I have little experience with Omron CP processors, and do not know all the instructions, however assume this processor is limited the best way is as following.
assume you have words containing 3031, 3233, this is the ASCII equivalent of "0123" in decimal so first take the 3031 word AND it with Decimal 15 this will give you "1" and store it in a register, shift the word right 8 places, AND it with 15 this will give you "0", do the same with the second word and you will have four words with the digits 1,0,3,2 but obviously these are in wrong order, assume these are W1,W2,W3,W4 then multiply
W1 by 100, hundreds
W2 by 1000, thousands
W3 by 10, tens
W4 by nothing as this is units
Add words 1,2,3,4 gives you 0123 decimal, do this for all the values then compare for lowest.

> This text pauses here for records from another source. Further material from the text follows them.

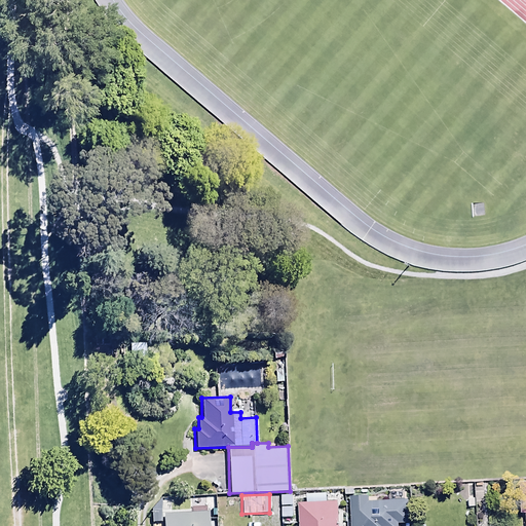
[(292,495),(282,495),(283,518),(293,518),(292,495)]
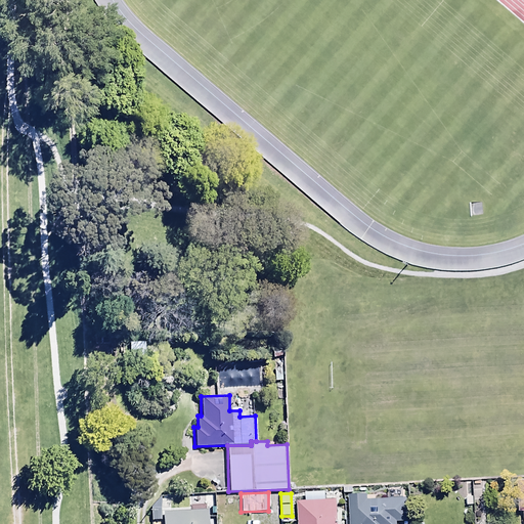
[(366,494),(348,494),(349,523),(396,523),(397,521),(407,521),(406,496),(367,498),(366,494)]
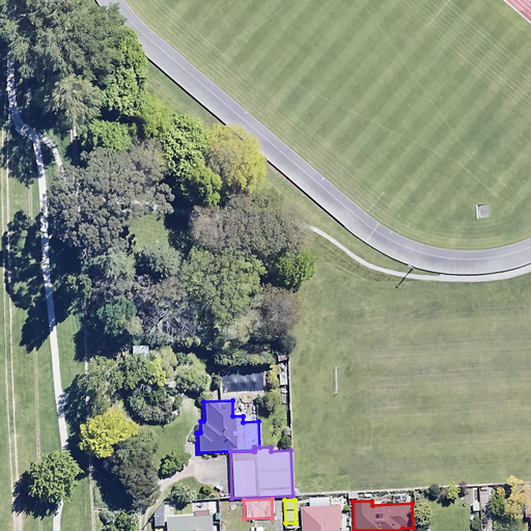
[(341,530),(341,507),(301,507),(301,530),(341,530)]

I know Omron have these simple instructions in some form
So to re-iterate:
AND Word 1 with 15 & store in Word x
Shift Right 8 bits Word 1 to remove lower byte & put upper byte in lower byte (or swap bytes if instruction is available).
AND It with 15 & Store in word x+1
do same for word 2
You then have 4 words with decimal equivalents of the data,Multiply all words by their respective multiplier
Add them up & store decimal value You will need to find the instructions Omron have in this CPU I believe they have NASR (Bit Shift) & SWAP (swap bytes).
If I had to do this in Siemens It would look something like this
L DW 100 'first word W1 Hex 3031
L KF 15 ' Mask Decimal 15, Hex F
AW 'AND it
L KF 100 '100's Multiplier
XF ' multiply
T DW 200 'Store value 1 Hundreds
L DW 100
SRW 8 ' Shift right to get upper byte into lower byte = H0030
LKF 15 'Mask
AW
L KF 1000 ' Thousand's multiplier
XF
T DW 201 'Store value Thousands (0)
L DW 101 ' Second word W2 Hex 3233
L KF 15 ' Mask
AW ' No need for multiplier as this is units
T DW 202 ' Store Value 3
L DW 101
SR W 8
L KF 15
AW
L KF 10 ' Tens multiplier
XF
T DW 203 ' Store Value 20 (2)
L DW 200 ' Hundreds
+F ' ADD
L DW 201 ' Thousands
+F
L DW 202 ' Units
+F
T DW204 ' Decimal value 0123
In actual fact, this is just to show the steps to convert from hex (ASCII) to a decimal value, I could have done this using things like TAK instructions to reduce the use of data words or other instructions before anyone criticises it.
Edit: Garry: Good point, however, he needs a decimal value for a counter value according to the post.